» Job item: When you reach the line that contains "framed print: none [279,107,342,209]" in the data below, start reproducing lines exactly, and stop after the line that contains "framed print: present".

» Provided information:

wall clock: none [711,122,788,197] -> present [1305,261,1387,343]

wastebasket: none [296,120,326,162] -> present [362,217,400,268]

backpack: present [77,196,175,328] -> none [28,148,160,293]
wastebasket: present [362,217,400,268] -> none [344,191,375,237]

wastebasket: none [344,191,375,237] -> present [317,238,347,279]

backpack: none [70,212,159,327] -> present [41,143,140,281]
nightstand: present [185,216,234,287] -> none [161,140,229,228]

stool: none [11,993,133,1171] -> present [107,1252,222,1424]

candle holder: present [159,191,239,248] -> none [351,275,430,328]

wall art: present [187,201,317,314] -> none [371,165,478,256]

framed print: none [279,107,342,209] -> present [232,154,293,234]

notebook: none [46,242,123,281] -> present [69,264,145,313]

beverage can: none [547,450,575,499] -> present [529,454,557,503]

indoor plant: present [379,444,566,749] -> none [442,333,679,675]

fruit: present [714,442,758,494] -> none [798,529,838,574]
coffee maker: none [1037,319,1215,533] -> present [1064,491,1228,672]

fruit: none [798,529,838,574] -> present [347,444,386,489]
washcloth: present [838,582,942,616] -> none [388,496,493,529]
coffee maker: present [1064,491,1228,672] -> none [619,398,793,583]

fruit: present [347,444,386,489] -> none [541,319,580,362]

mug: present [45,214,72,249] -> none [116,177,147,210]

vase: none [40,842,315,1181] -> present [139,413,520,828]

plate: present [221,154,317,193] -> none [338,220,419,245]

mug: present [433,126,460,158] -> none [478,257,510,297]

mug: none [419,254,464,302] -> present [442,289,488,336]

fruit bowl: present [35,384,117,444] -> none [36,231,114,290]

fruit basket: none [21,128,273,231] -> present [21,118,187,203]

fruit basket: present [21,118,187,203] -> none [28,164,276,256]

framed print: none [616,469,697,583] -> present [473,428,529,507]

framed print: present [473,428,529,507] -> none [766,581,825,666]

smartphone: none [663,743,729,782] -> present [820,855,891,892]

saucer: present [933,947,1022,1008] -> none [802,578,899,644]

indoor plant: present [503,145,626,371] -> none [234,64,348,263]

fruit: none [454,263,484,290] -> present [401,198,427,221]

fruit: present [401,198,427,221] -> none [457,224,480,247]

» Reply to the exercise:
framed print: none [279,107,342,209] -> present [232,154,293,234]

notebook: none [46,242,123,281] -> present [69,264,145,313]

beverage can: none [547,450,575,499] -> present [529,454,557,503]

indoor plant: present [379,444,566,749] -> none [442,333,679,675]

fruit: present [714,442,758,494] -> none [798,529,838,574]
coffee maker: none [1037,319,1215,533] -> present [1064,491,1228,672]

fruit: none [798,529,838,574] -> present [347,444,386,489]
washcloth: present [838,582,942,616] -> none [388,496,493,529]
coffee maker: present [1064,491,1228,672] -> none [619,398,793,583]

fruit: present [347,444,386,489] -> none [541,319,580,362]

mug: present [45,214,72,249] -> none [116,177,147,210]

vase: none [40,842,315,1181] -> present [139,413,520,828]

plate: present [221,154,317,193] -> none [338,220,419,245]

mug: present [433,126,460,158] -> none [478,257,510,297]

mug: none [419,254,464,302] -> present [442,289,488,336]

fruit bowl: present [35,384,117,444] -> none [36,231,114,290]

fruit basket: none [21,128,273,231] -> present [21,118,187,203]

fruit basket: present [21,118,187,203] -> none [28,164,276,256]

framed print: none [616,469,697,583] -> present [473,428,529,507]

framed print: present [473,428,529,507] -> none [766,581,825,666]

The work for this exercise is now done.